Editorial do Estadão, 17/11/2021

 

O pobre é só pretexto



Este é o governo Bolsonaro: prefere não honrar as dívidas reconhecidas pela Justiça para conceder aumento, em ano eleitoral, a servidor público


Notas&Informações, O Estado de S.Paulo
17 de novembro de 2021 | 03h00


Depois de sua aprovação em dois turnos pela Câmara dos Deputados, a Proposta de Emenda Constitucional (PEC) 23/21, que limita o pagamento dos precatórios e altera as regras do teto de gastos, foi encaminhada ao Senado. A expectativa do governo é de que seja analisada pela Comissão de Constituição e Justiça (CCJ) na semana que vem. Se a proposta original já era um escândalo – sem fazer o dever de casa, o Executivo federal deseja institucionalizar o calote –, a cada dia acrescem-se novos contornos de irresponsabilidade e de oportunismo eleitoral.

De cara, a PEC dos Precatórios é antirrepublicana. O governo Bolsonaro deseja uma autorização para não cumprir obrigações reconhecidas pela Justiça. Durante o fim de semana, o presidente Jair Bolsonaro tratou uma vez mais o tema com inexatidão e irresponsabilidade. “O que é a PEC dos Precatórios? São dívidas que remontam 30, 40 anos, e que de repente o STF falou que nós temos que pagar de uma vez só”, disse.

Não foi de repente, tampouco foi o Supremo quem decidiu que o governo tem de “pagar de uma só vez”. Todos – pessoas físicas ou jurídicas, de direito privado ou público – devem cumprir as obrigações reconhecidas pela Justiça. A manobra agora tentada pelo governo Bolsonaro (mudar a Constituição para não ter de pagar o que deve) afronta a segurança jurídica e prejudica o ambiente de negócios. Quer mudar as regras do jogo depois de o jogo já ter terminado.

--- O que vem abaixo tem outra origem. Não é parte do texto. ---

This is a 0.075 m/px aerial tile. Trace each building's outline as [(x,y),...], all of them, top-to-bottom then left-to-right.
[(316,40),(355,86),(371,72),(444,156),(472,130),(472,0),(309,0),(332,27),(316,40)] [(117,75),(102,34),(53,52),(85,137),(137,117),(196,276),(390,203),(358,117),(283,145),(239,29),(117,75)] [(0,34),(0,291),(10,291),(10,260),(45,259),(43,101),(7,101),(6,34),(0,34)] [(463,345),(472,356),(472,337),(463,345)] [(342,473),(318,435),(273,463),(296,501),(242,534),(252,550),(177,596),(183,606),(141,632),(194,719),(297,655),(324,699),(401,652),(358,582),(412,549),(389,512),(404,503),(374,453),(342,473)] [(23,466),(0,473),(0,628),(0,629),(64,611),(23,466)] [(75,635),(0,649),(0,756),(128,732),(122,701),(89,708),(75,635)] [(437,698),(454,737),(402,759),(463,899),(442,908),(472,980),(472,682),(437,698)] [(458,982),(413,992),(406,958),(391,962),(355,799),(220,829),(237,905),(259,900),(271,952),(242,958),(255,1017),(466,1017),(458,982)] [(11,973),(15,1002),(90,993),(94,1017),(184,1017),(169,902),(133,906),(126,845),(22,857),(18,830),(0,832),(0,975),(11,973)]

A PEC 23/21 é uma evidente irresponsabilidade, a merecer imediata rejeição. Para se tornar menos indigesta, o governo federal atribuiu-lhe suposta finalidade social. Segundo o Palácio do Planalto, o calote dos precatórios, combinado com o abandono da regra fiscal relativa ao teto de gastos, seria medida necessária para o pagamento do programa de transferência de renda para a população carente.

A pretensa finalidade social da PEC dos Precatórios foi desmentida várias vezes por especialistas em contas públicas, que apresentaram alternativas para a continuidade do programa social, sem precisar abandonar o teto de gastos. No entanto, o governo federal não se interessou por esses outros caminhos, uma vez que não dariam a Jair Bolsonaro precisamente o que ele mais almeja.

Com a PEC dos Precatórios, o presidente Bolsonaro não quer dinheiro para pagar o Bolsa Família (ou o Auxílio Brasil). Se fosse para isso apenas, não precisaria alterar as regras constitucionais. O objetivo do governo federal é ter autorização para realizar no ano que vem – ano de eleições – outros gastos, eleitoralmente interessantes. No mês passado, veio à tona a articulação, por parte de alguns deputados, para que a aprovação da PEC 23/21 permitisse aumentar o Fundo Eleitoral de R$ 2 bilhões para R$ 5 bilhões, além de incluir emendas de relator no valor de R$ 16 bilhões.

Agora, a execução dessa modalidade de emenda foi suspensa por decisão do Supremo. Mas a questão de fundo permanece. Com o discurso de que é preciso ter dinheiro para programa social, tenta-se ampliar as verbas para outras finalidades. Algumas delas são tão escusas, tão pouco transparentes, que sua execução foi barrada pelo Judiciário.

E o descaramento só aumenta. Durante a viagem a Dubai, o presidente Bolsonaro admitiu que o espaço fiscal aberto pela PEC dos Precatórios é muito maior do que o necessário para pagar o Auxílio Brasil e – vejam só – o governo pensa até em conceder aumento ao funcionalismo público. “Dá para atender a população mais carente, dá para atender a questão orçamentária e pensamos até, dado o espaço que está sobrando, em atender até em parte os servidores”, disse.

Este é o governo Bolsonaro: prefere não honrar as dívidas reconhecidas pela Justiça para conceder aumento, em ano eleitoral, a servidor público. E a manobra é realizada sob suposta motivação social. Jair Bolsonaro consegue ser a cabal farsa de suas promessas. Na campanha, vende antipetismo; no governo, entrega a essência do lulopetismo: vale-se dos pobres para seus interesses eleitorais, mesmo que isso destrua o País.